Mieszkańcy gdańskiej dzielnicy Wrzeszcz zostali bez wody pitnej. Tą, która leci z kranów, można spożywać wyłącznie po przegotowaniu. W ujęciu wody odkryte zostały bowiem bakterie Clostridium. Sprawą zajęli się już inspektorzy sanepidu.
Osoby, które mieszkają pomiędzy ulicami Grunwaldzką, Hallera, Kościuszki, a wiaduktem Braci Lewoniewskich, nie mogą pić wody z kranów. Mieszkańcy narzekają; jak twierdzą, nie otrzymali żadnej informacji w tej sprawie. Czeski film. Nikt nic nie wie - mówi reporterowi RMF FM jeden z gdańszczan.
Firma Saur Neptun Gdańsk, która dostarcza wodę do domów w Gdańsku, ma wkrótce wydać oficjalny komunikat w tej sprawie.
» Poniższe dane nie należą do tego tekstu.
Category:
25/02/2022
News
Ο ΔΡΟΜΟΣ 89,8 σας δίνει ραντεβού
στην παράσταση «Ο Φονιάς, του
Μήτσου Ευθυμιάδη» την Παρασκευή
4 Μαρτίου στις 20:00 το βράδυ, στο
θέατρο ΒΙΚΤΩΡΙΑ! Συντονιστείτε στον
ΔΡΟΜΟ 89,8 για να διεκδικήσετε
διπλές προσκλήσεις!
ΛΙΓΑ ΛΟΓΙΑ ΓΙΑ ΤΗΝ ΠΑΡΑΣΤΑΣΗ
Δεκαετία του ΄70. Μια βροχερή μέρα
Colstridium to bakterie Gram-dodatnie. Rodzaj ten obejmuje około 60 gatunków drobnoustrojów, powszechnie występujących w glebie, w przewodach pokarmowych ludzi i zwierząt, a także w wodzie i ściekach. Niektóre gatunki mają właściwości chorobotwórcze. Ich obecność w wodzie świadczy o zanieczyszczeniu m.in. odchodami. W wodach pitnych bakterie te nie mogą występować; ilość w innych rodzajach wód nie jest normowana.